I’m loading everything up and fanging it 4 Florida!!! Every single time I pack, it gets easier. Less anxiety. I’ve never 4gotten anything. I have some granola with V b4 I go. We recap and refocus. She tells me how David Hawkins scores courage mixed with hope and action one of this highest numbers. She feels that’s what I have and I feel how great that feels. We talk about each of our times in Italy and that empowers me too. That was still the time I felt the most beautiful. It’s where a pigeon pooped on my arm when I was walking around the Coliseum and an Iranian guy I had met on the street when he asked me 4 directions told me it was good luck. And it was. I met Costantine that night and my definition and experience of a relationship was raised off the charts. Anyway, that’s another story. We talk about boys a little more, it is one of my favorite subjects, and I say how the guy I was playing with in Madison might come visit and she says, “Well, u might need someone 2 fill in the blanks ’til then.” And then we giggle.
It was a long, long road 2 haul. It felt like the last big push b4 the birth. A lot of my demons came up on this drive. I feed them cake just like always, but I also wonder when I will stop being so hard on myself. I’m doing this huge fucking thing, on my own, and I give myself a lot of crap 4 stuff that is absolutely normal.
I pass a church sign that says, “It’s better 2 give than 2 receive.” I c a post office next and take the hint and pull in. I mail the magnet. I had passed a FedEx store that sold bubble mailers that magical night in Nashville right after I bought it which felt so easy it made me smile. So did this step. I send it care of the tattoo shop downstairs from his place and kiss it. I have lipstick on so it leaves an imprint. The return address is “Shawna the P.A.B” (a nickname) “Somewhere, USA” partly cheeky and partly because I have no idea where I am exactly. I’ve been diverted thanks 2 a chlorine spill, in a post office that’s little more than a pole building and closes at 2:30. But I feel better. That sign was right.

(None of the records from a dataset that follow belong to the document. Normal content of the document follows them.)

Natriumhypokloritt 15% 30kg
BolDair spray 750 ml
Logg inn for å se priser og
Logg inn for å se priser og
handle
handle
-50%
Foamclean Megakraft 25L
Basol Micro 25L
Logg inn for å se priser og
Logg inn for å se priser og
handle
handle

I drive in2 this deep black night towards the horse farm where they live. 2 finally arrive feels magnificent. And under such a dark sky sparkling with stars. The barn is lit with strings of those big fat glass tree lights and I once again remember that it’s almost Christmas. It’s 10:00 at night and it’s 70 degrees. We stand by the wood stove and catch up and then start talking campers. It’s the unifying force field. Everyone weighs in on it. It’s great. We somehow land on how u know when 2 empty the toilet (evidently there’s a gauge) and the perks of having a bed that one can get out of on either side. “Because if I have someone over, and come on, I’m gonna have someone over,” I say, “then someone has 2 climb over someone 2 get out.” Both Will and Trinity chime in ever so sweetly, “well…..what’s wrong with that??” Ok, so that design can stay. I stare in2 the flames and think again of what I’ve done and wonder how it’s all gonna play out. I’m tuned in just like anyone else. When I zoom out and look on it, I feel so cool. The waves of fear r subsiding.
As I crawl in2 bed, on the futon actually, it hits me, what a thing it is I’m doing. Whoa. I feel the power of what I’ve stepped in2 and trusted 2 turn out and it feels amazing. I feel amazing.
‘I want my own house,’ I think 2 myself, ‘that I’m sure of.’ I need my own space. Be still and quiet. Let my creativity flow. Bryce described Light as “nothing missing.” It really struck me when he said that. And it’s hitting me again now. I feel so good.